Ian Atkinson, partner at law firm Womble Bond Dickinson, asks whether it’s time to incentivise Modern Methods of Construction (MMC).
It sometimes seems that Modern Methods of Construction are held up as being the answer to every major issue that the construction industry faces in the short and long term.
MMC improves quality, using processes and materials that provide consistency from start to finish. Errors, should they occur, are eradicated quickly and then not repeated. MMC also makes for safer sites, where buildings are erected more quickly and more sustainability. Home designs can also be flexible and adaptable to individual needs.
Despite what looks like a compelling case, MMC is struggling to achieve the scale and volume needed to really have an effect. According to the RICS, only 8% of homes built in the UK rely on MMC. While that figure could rise to 20% over the next 10 years, it still indicates that MMC is struggling to gain a foothold among housebuilders. So, what are the limiting factors preventing widespread adoption of MMC?
Cost – The main factor is cost, of course. It’s boom time for housebuilders right now, but margins can be incredibly tight – the effects of the pandemic and Brexit are taking their toll, as we see a continued rise in the cost of building materials and a shortage of labour.
Also there is a Catch-22 situation: until MMC is adopted more widely, the costs involved are unlikely to come down. But until the costs come down, it’s very difficult for it to be adopted more widely.

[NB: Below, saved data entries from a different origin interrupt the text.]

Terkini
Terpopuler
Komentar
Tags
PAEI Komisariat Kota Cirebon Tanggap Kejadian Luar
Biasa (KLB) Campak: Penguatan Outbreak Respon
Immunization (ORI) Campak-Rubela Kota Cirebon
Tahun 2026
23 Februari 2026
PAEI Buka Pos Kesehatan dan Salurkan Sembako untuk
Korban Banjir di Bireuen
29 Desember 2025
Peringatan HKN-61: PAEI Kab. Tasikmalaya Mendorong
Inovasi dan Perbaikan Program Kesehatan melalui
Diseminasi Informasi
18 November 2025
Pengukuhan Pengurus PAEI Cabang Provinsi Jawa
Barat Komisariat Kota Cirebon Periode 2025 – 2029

Mortgages – It has, for some time, been difficult to find a high street lender prepared to offer a mortgage on a home built using MMC/off-site construction methods. While perceptions of MMC homes are improving, many lenders still have concerns over long-term build quality.
There is hope that this will become easier: a number of leading industry bodies, including the NHBC, have signed a Memorandum of Understanding after the Government agreed to create a minimum standard for MMC-built homes in the UK.
Logistics – The scope for MMC is strictly limited by the size of parts that can be moved across the country. There’s no point assembling a building off-site if you then can’t move it to its intended location easily. The width of UK carriageways – either on motorways or on local roads is severely limiting.
Skills – Although the time required to train people to design and operate MMC manufacturing and assembly processes is considerably less than the time taken to train for traditional skills, there is, due to the relative newness of the industry, a shortage of sufficiently skilled people. As we are short on traditional construction skills at the moment, developing MMC skills may not feel like the top priority for many housebuilders.
Certainly, any skills drive, led by Government or the industry, should consider the development of factory-based MMC skills as a vital part of the training mix to aid long term goals.
A consultation launched by the Government in February 2021 (now closed) on the future of the New Homes Bonus has raised the possibility of MMC-built homes being incentivised as part of the Bonus scheme.
We would strongly encourage such incentivisation. Government policy and social housing will help to bring about the wider adoption of MMC in the public sector, and with time this will pave the way for the private sector to follow.
However, with the Government’s own 2025 deadline for all new-build homes to be ‘zero carbon ready’, the clock is ticking and we feel incentivising MMC for the private sector will help to tackle to issue from both ends.